29 novembre 2009

Grigore Alexandrescu - Lever de lune A Tismana

Comme en cette belle nuit, où la lune d’un rayon pâle.
Sur le front de mon amante de vives ombres animait,
Jamais d’un si beau paysage, mes yeux n’avaient vu l’égal
Ni de lune aussi charmante, de ma vie je n’admirais.

Tout d’abord comme une étoile, comme une chandelle qu’au loin
Le voyageur seul allume pour le désert égayer,
A travers d’épais branchages de la forêt de sapins,
Parmi les feuilles mouvantes, je la vis étinceler.

Puis, comme ses rayons obliques un pan de mur font surgir
Qui sur la crête se dresse, demeure triste, inhabitée,
Cette ruine elle caresse d’un livide et vague sourire,
Comme un rêve qui se glisse dans une âme ravagée.

Puis, globe de rubis, qui prête vie à cette nuit obscure,
En montant, tout autour d’elle, d’épaisses ombres elle écarte,
A la pointe de gros chênes, pyramides de verdure,
Elle s’arrête, son regard pâle sur le monde elle projette,

Elle éclaire de profonds gouffres. Le vieux monastère là-haut,
Forteresse féodale que ses tours et grands créneaux
Sous la lune font paraître, en y regardant de loin,
Quelque vieux et légendaire château écossais d’Ossian,

Où les génies et fantômes avec violence se heurtent;
Et le désert sans limites et le sentier égaré,
Le rocher, la grotte profonde, habitée aux temps passés
Par un saint ermite du lieu, qu’adorent les malheureux.
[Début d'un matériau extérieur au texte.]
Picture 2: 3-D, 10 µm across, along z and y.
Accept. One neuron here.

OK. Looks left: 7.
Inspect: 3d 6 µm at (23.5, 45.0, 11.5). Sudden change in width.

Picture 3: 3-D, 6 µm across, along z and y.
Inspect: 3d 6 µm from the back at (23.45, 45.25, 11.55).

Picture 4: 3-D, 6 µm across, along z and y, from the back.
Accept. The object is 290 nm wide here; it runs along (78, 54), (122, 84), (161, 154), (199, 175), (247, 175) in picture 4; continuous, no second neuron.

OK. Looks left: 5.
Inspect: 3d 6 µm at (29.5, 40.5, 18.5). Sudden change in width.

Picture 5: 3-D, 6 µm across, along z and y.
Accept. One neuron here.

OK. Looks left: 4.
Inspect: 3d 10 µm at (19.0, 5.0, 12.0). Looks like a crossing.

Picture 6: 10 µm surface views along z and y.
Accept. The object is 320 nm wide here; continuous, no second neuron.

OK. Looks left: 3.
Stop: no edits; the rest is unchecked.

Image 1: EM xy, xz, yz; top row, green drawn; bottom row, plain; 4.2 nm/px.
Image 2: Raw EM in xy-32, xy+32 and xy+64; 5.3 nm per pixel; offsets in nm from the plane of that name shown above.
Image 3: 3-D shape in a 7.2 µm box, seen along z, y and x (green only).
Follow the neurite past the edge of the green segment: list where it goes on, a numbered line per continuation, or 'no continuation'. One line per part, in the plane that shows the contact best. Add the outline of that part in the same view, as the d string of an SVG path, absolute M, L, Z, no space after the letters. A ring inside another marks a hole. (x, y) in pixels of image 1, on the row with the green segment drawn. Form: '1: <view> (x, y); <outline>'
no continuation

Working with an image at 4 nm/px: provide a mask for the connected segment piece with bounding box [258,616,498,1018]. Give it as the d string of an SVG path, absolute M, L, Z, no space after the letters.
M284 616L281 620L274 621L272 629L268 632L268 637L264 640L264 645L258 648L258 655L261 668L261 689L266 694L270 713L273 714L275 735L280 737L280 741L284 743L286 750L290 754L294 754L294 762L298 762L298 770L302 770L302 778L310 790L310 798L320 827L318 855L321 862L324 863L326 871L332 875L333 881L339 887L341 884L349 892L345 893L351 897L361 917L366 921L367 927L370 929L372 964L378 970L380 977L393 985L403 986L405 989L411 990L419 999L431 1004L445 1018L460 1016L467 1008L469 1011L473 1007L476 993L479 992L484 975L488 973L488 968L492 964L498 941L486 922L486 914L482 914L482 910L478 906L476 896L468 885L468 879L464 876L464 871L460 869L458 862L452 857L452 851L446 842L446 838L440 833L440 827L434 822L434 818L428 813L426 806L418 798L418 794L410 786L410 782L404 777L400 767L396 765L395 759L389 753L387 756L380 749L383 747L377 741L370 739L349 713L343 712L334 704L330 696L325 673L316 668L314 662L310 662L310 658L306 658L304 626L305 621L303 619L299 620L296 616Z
Combien douces m’étaient ces heures d’extase et de réflexion:
Ces murmures, ces chuchotements qui prônent vie dans le désert,
Le silence profond des tombes qui régnait au monastère,
Lieu de tumulte naguère et de politiques tourbillons.

La nuit, tout, à cette scène donnait une colossale grandeur,
Et deux instincts des plus nobles avec force elle éveillait:
L’un la foi au ciel, et l’autre, pour la patrie l’ardeur,
Qui jadis sur ce même site les ancêtres animait.

Nos montagnes souvent furent cher asile des libertés,
Et de leurs sommets naguère pareils à de vifs torrents,
Les Roumains sur les Barbares tant de fois se sont jetés,
Que ceux-ci venus en lions, s’en allaient en cerfs au sang.